I haven't written a blog post for a few months- that's how long it's taken me to finish the last book I was reading. Ok, maybe not that long, but it kind of felt that way.
I just finished reading "The Swan Thieves" by Elizabeth Kostova, whose debut novel, "The Historian" was a runaway bestseller. In fact, "The Historian" was the first debut novel to hit #1 on the New York Times Bestsellers list. While "The Swan Thieves" will undoubtedly finds its way to this and other bestseller lists, my feeling is that it will quickly find its way off those same lists.
"The Swan Thieves" is primarily the story of two men, Dr. Andrew Marlow and Robert Oliver, as well as love, art and obsession.

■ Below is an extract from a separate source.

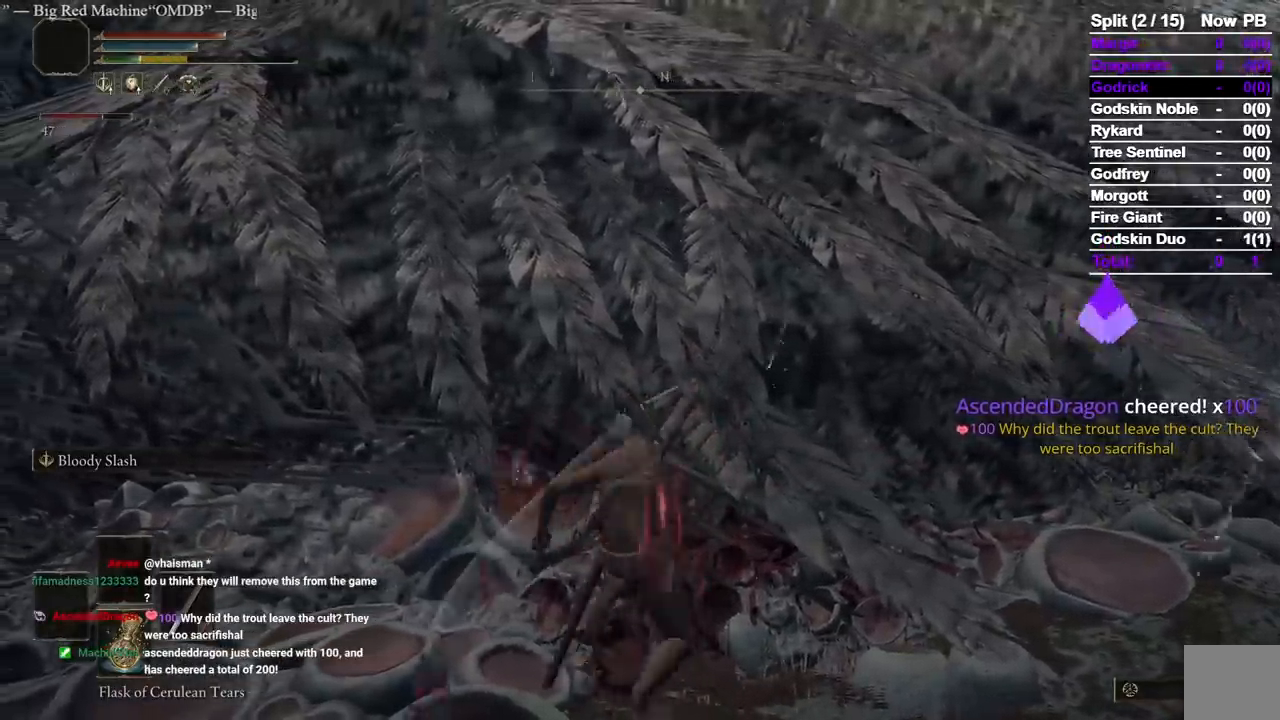
{"dt_ms": 500, "buttons": ["R1"], "left_stick": "up", "right_stick": "center", "events": [[117, "R1", "up"], [167, "R1", "down"], [267, "R1", "up"], [317, "R1", "down"], [433, "R1", "up"], [483, "R1", "down"]]}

Robert Oliver is a brilliant artist who is remanded to psychiatric care after attempting to slash a painting with a pocketknife at the National Gallery in Washington, D.C.. Andrew Marlow is the doctor who attempts to treat Oliver, but runs into a major problem- shortly after his commitment to the hospital, Oliver gives Marlow permission to speak with anyone about him, then refuses to speak anymore.
Day after day, Oliver draws and paints pictures of the same beautiful woman whom Marlow is convinced holds the key to helping Oliver. As Marlow tracks down and speaks with Robert's former wife and girlfriend, he becomes nearly as obsessed with the mystery woman in the paintings, causing him to straddle the lines of professional ethics. His search for answers, ostensibly in his patients behalf, lead him to travel up and down the east coast, to Mexico and then to Europe.

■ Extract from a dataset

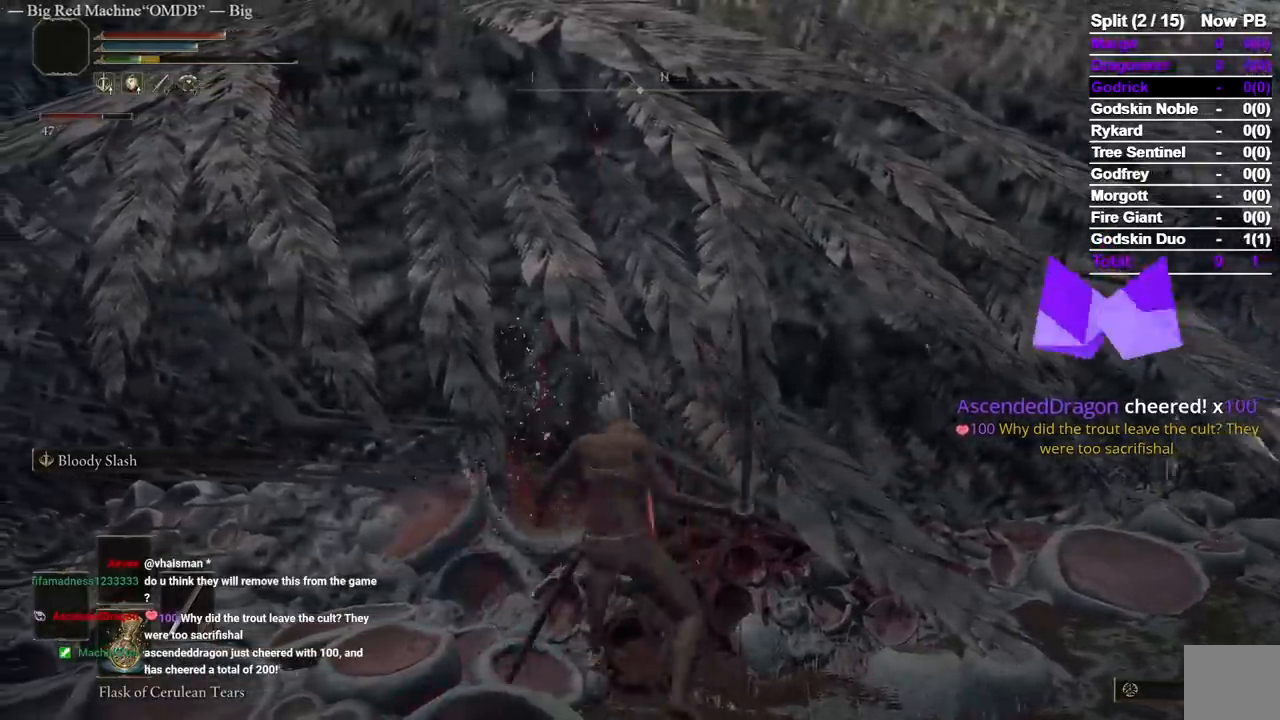
{"dt_ms": 500, "buttons": [], "left_stick": "up", "right_stick": "center", "events": [[83, "R1", "up"], [150, "R1", "down"], [233, "R1", "up"], [300, "R1", "down"], [400, "R1", "up"]]}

"The Swan Thieves" is an impressive story that has alternating chapters with historical elements, discusses art, particularly Impressionism, contains a mystery at its core, and deals with love- love realized, love lost and love that was never meant to be. Having said this, "The Swan Thieves" also contains some near-fatal flaws.
Kostova is a wordsmith who has an love of description, which, much like her character Robert Oliver, who was sidetracked from a bright career by his obsession, her story is often sidetracked by obsessively over-descriptive prose. The story arc is interesting, but could have benefited from an editor unafraid to assert some editorial control, allowing the same story to be told in three to four hundred pages rather than the nearly six-hundred page tome that it is. I often got bored and distracted, having to put the book down, as the story seemed to be progressing to nowhere (while reading the first 200 pages of "The Swan Thieves", I started and finished two other books).
The other problem that continues to stalk Kostova, as it did in "The Historian," is the inability to provide a satisfying ending. The climax of the story comes very late, wrapping up the story in an weak and insubstantial denouement. I already understood why Robert Oliver attacked the painting by about page 300 and all the final pages did was confirm what I already knew. As in "The Historian," the story overpowers and supplants the ending, making the book worth the read even with a disappointing ending.
Just be warned, a casual read this is not. "A" for effort, "B" for the story, but a "D" for the long-winded telling.